TASK INPUT
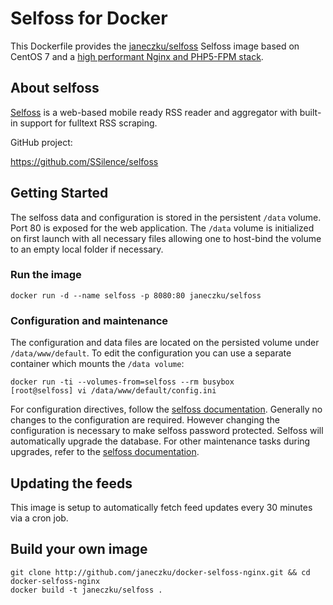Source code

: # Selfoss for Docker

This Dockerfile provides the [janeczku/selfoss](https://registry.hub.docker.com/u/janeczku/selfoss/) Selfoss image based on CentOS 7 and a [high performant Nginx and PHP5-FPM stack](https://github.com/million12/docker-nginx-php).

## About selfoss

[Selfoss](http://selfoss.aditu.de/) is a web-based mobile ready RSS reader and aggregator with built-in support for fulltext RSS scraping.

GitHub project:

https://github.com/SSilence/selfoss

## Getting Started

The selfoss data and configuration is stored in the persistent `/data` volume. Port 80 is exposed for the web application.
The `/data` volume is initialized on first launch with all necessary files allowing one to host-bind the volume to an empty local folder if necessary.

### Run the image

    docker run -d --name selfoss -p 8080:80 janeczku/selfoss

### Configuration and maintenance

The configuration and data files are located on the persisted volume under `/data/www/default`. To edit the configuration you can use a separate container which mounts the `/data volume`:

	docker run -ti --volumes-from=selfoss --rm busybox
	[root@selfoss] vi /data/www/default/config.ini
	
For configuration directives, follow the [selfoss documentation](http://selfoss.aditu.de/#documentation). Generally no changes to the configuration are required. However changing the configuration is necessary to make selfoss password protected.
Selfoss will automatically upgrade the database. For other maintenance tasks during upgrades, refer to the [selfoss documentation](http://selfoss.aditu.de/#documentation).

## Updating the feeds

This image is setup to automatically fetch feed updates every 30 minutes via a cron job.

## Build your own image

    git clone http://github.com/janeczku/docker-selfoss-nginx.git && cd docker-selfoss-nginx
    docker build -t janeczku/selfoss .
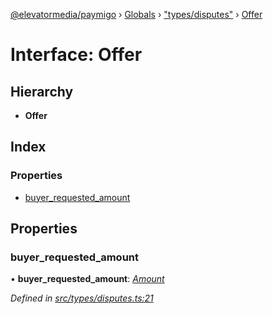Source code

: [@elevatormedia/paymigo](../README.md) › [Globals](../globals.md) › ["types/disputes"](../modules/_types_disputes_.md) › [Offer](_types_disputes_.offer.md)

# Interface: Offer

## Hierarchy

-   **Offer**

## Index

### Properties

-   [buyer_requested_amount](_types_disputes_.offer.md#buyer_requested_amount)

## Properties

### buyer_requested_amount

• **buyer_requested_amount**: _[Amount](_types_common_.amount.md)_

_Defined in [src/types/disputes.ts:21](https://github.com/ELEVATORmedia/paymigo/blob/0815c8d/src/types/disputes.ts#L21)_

...

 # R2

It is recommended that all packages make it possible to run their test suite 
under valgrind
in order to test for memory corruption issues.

ASSIGNMENT
Please copy out the lines of the rows starting at the line containing "The selfoss data" and ending at the line containing "## Updating the feeds", with both of those lines included.

OUTPUT OF THE EXERCISE
The selfoss data and configuration is stored in the persistent `/data` volume. Port 80 is exposed for the web application.
The `/data` volume is initialized on first launch with all necessary files allowing one to host-bind the volume to an empty local folder if necessary.

### Run the image

    docker run -d --name selfoss -p 8080:80 janeczku/selfoss

### Configuration and maintenance

The configuration and data files are located on the persisted volume under `/data/www/default`. To edit the configuration you can use a separate container which mounts the `/data volume`:

	docker run -ti --volumes-from=selfoss --rm busybox
	[root@selfoss] vi /data/www/default/config.ini
	
For configuration directives, follow the [selfoss documentation](http://selfoss.aditu.de/#documentation). Generally no changes to the configuration are required. However changing the configuration is necessary to make selfoss password protected.
Selfoss will automatically upgrade the database. For other maintenance tasks during upgrades, refer to the [selfoss documentation](http://selfoss.aditu.de/#documentation).

## Updating the feeds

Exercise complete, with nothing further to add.